ADVERSE DRUG REACTIONS
Adverse effect is ‘any undesirable or unintended consequence of drug administration’. It is a
broad term, includes all kinds of noxious effect—trivial, serious or even fatal.
Adverse effects may develop promptly or only after prolonged medication or even after
stoppage of the drug. Adverse effects are not rare; an incidence of 10–25% has been
documented in different clinical settings. They are more common with multiple drug therapy
and in the elderly. Adverse effects have been classified in many ways.
Type A (Augmented) Reactions which can be predicted from the known pharmacology
of the drug, dose dependent, can be alleviated by a dose reduction. EG.,
Anticoagulants might cause bleeding.
Type B (Bizzare) Cannot be predicted from the pharmacology of the drug, not dose
dependent, host dependent factors important in prescription.
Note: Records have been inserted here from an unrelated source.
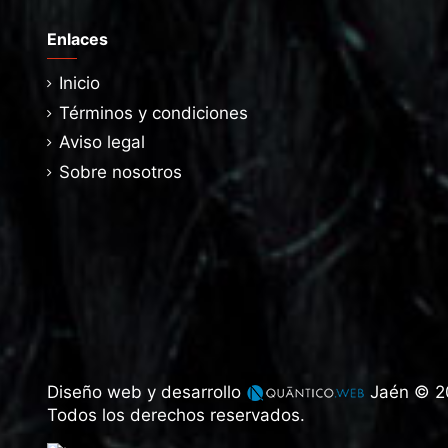
Enlaces
Inicio
Términos y condiciones
Aviso legal
Sobre nosotros
Diseño web y desarrollo
Jaén © 2
Todos los derechos reservados.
EG., Penicillin may cause
anaphylaxis.
Type C (Chemical) Biological characteristics can be predicted from the chemical
structure of the drug/metabolite. EG., Paracetamol - Hepatotoxicity
Type D (Delayed) Occur after many years of treatment. Can be due to accumulation.
EG., Chemotherapy – secondary tumours
Type E (Exit/End of treatment) Occur on withdrawal especially when the drugb is
stopped abruptly. EG., Phenytoin withdrawal - seizures
Type F (Failure of treatment) Common to all, often caused by drug interactions.